## PROBLEM TO SOLVE
Copy each of the items below word for word, leaving out the pictures.

## THE INPUT
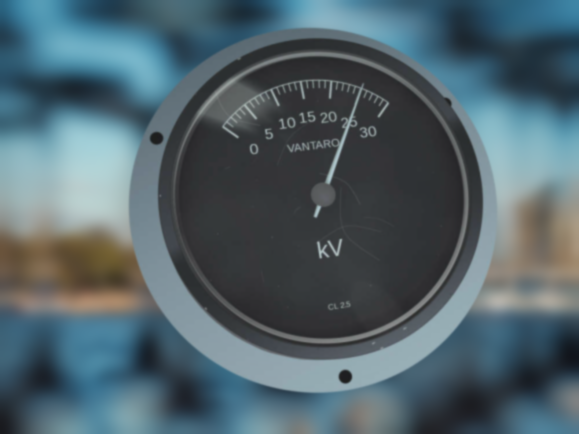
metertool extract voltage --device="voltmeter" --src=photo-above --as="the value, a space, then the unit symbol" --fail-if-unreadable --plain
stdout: 25 kV
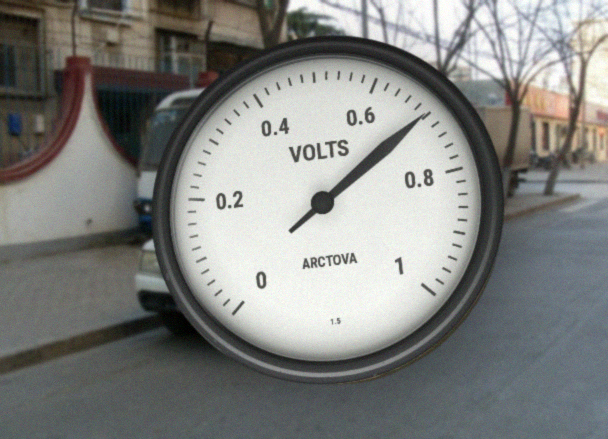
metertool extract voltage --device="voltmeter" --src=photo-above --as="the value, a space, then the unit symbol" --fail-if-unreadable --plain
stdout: 0.7 V
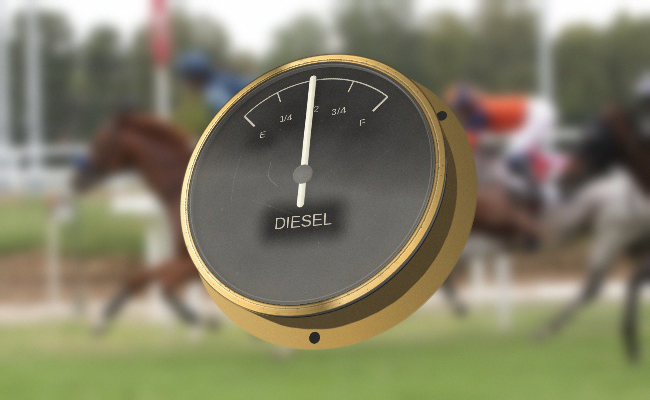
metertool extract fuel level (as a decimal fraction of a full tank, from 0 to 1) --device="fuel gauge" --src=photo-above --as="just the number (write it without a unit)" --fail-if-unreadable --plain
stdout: 0.5
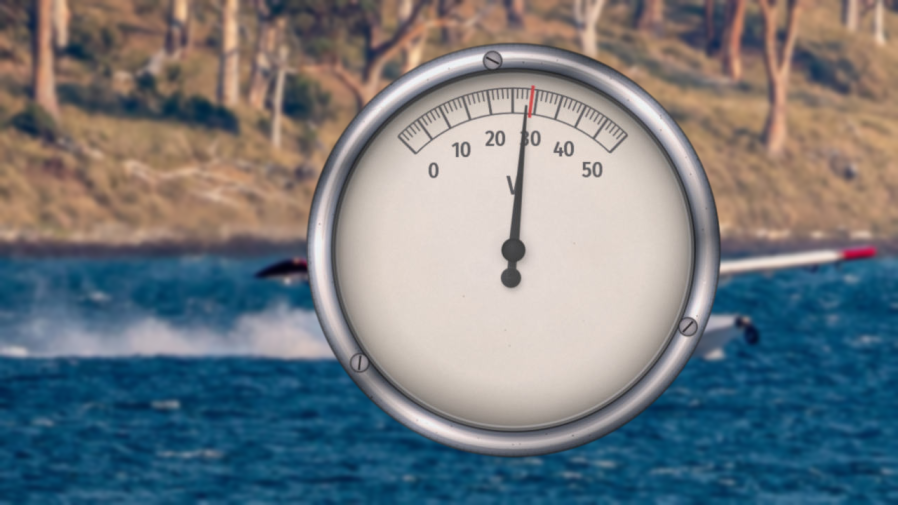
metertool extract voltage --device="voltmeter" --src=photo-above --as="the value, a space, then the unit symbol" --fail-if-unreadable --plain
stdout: 28 V
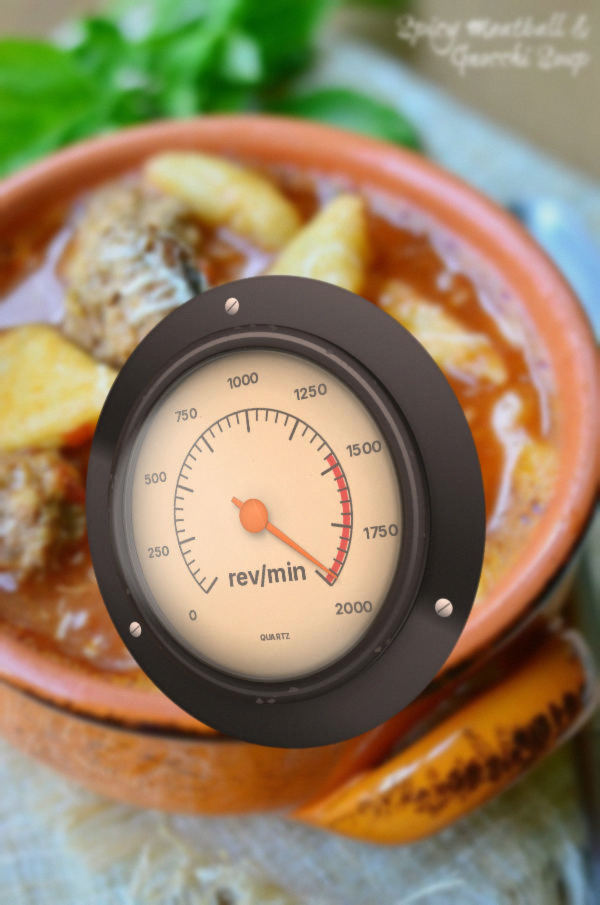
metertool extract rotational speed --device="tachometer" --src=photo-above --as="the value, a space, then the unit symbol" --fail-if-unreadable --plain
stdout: 1950 rpm
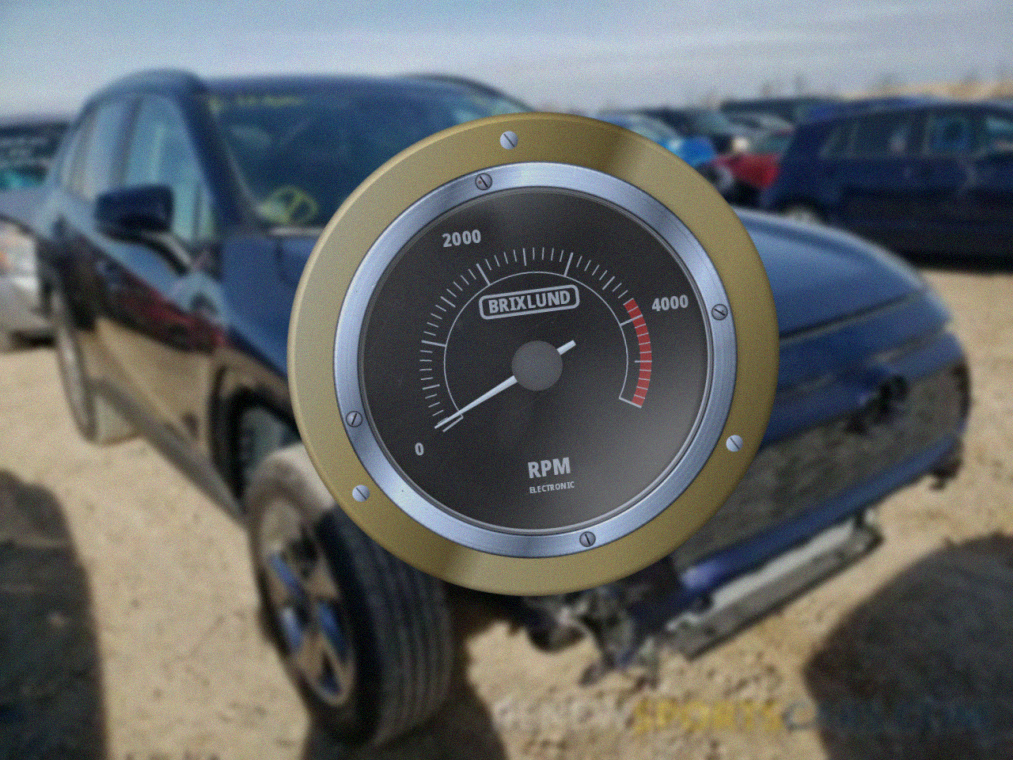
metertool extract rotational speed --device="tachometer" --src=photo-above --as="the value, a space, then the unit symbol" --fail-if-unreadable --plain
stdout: 100 rpm
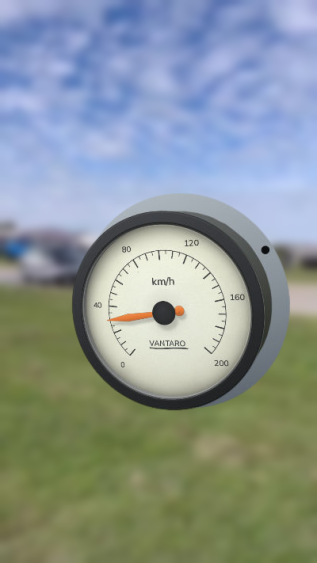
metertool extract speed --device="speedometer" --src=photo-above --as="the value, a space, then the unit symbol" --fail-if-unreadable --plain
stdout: 30 km/h
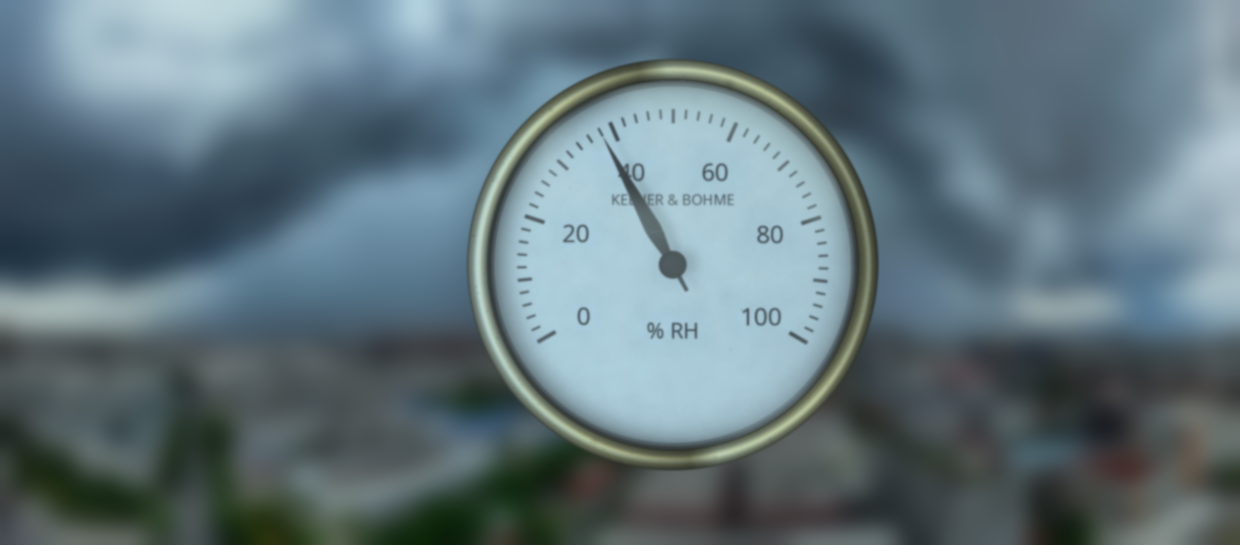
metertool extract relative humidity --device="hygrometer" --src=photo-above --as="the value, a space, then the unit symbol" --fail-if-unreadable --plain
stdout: 38 %
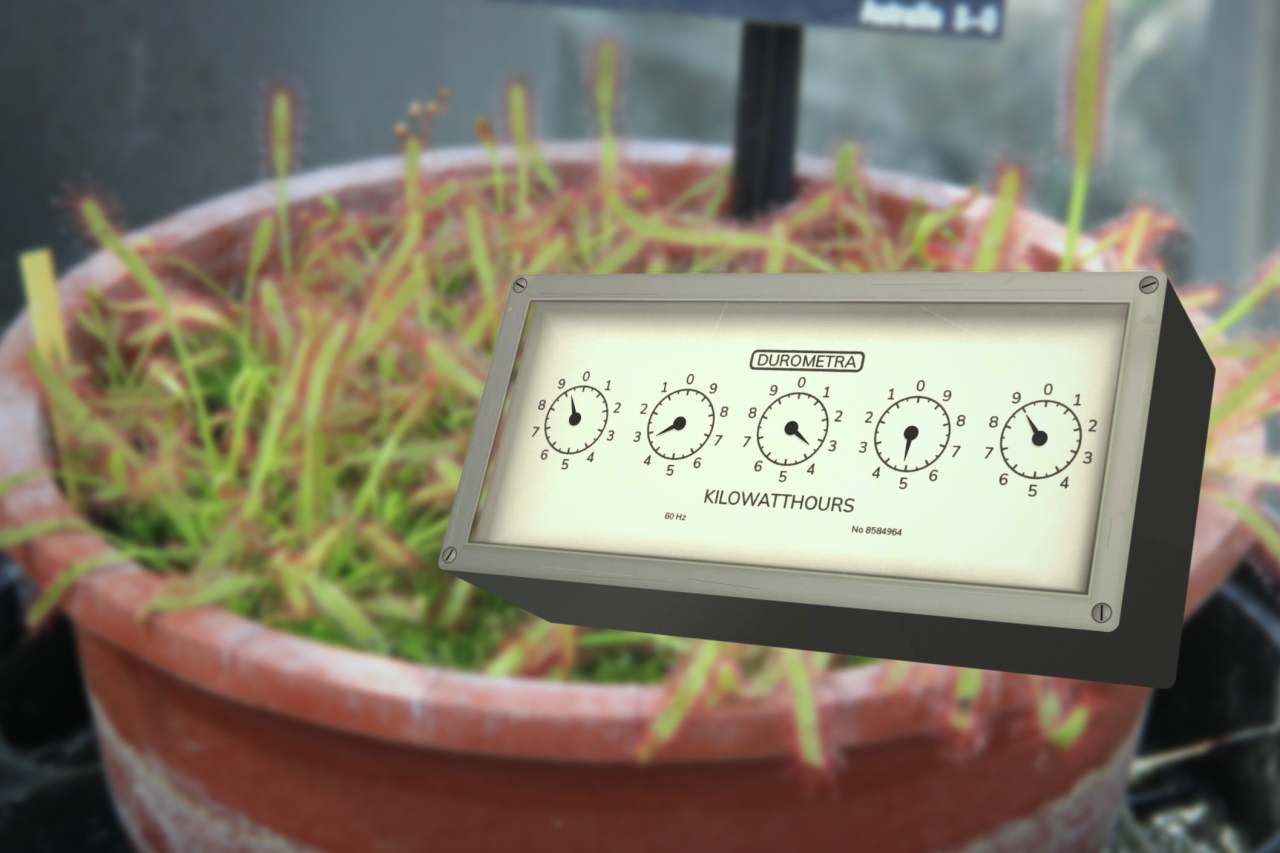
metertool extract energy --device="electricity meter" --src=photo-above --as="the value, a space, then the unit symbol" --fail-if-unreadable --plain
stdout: 93349 kWh
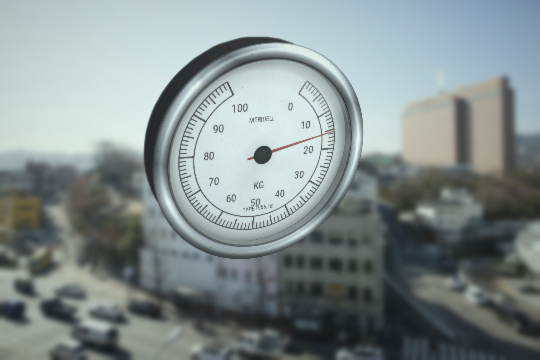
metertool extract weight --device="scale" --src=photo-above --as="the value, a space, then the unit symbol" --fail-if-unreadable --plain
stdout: 15 kg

## WRITTEN SOLUTION
metertool extract voltage --device="voltmeter" --src=photo-above --as="the value, a space, then the unit symbol" --fail-if-unreadable --plain
stdout: 25 kV
metertool extract voltage --device="voltmeter" --src=photo-above --as="the value, a space, then the unit symbol" --fail-if-unreadable --plain
stdout: 0.7 V
metertool extract fuel level (as a decimal fraction of a full tank, from 0 to 1) --device="fuel gauge" --src=photo-above --as="just the number (write it without a unit)" --fail-if-unreadable --plain
stdout: 0.5
metertool extract voltage --device="voltmeter" --src=photo-above --as="the value, a space, then the unit symbol" --fail-if-unreadable --plain
stdout: 28 V
metertool extract rotational speed --device="tachometer" --src=photo-above --as="the value, a space, then the unit symbol" --fail-if-unreadable --plain
stdout: 1950 rpm
metertool extract rotational speed --device="tachometer" --src=photo-above --as="the value, a space, then the unit symbol" --fail-if-unreadable --plain
stdout: 100 rpm
metertool extract speed --device="speedometer" --src=photo-above --as="the value, a space, then the unit symbol" --fail-if-unreadable --plain
stdout: 30 km/h
metertool extract relative humidity --device="hygrometer" --src=photo-above --as="the value, a space, then the unit symbol" --fail-if-unreadable --plain
stdout: 38 %
metertool extract energy --device="electricity meter" --src=photo-above --as="the value, a space, then the unit symbol" --fail-if-unreadable --plain
stdout: 93349 kWh
metertool extract weight --device="scale" --src=photo-above --as="the value, a space, then the unit symbol" --fail-if-unreadable --plain
stdout: 15 kg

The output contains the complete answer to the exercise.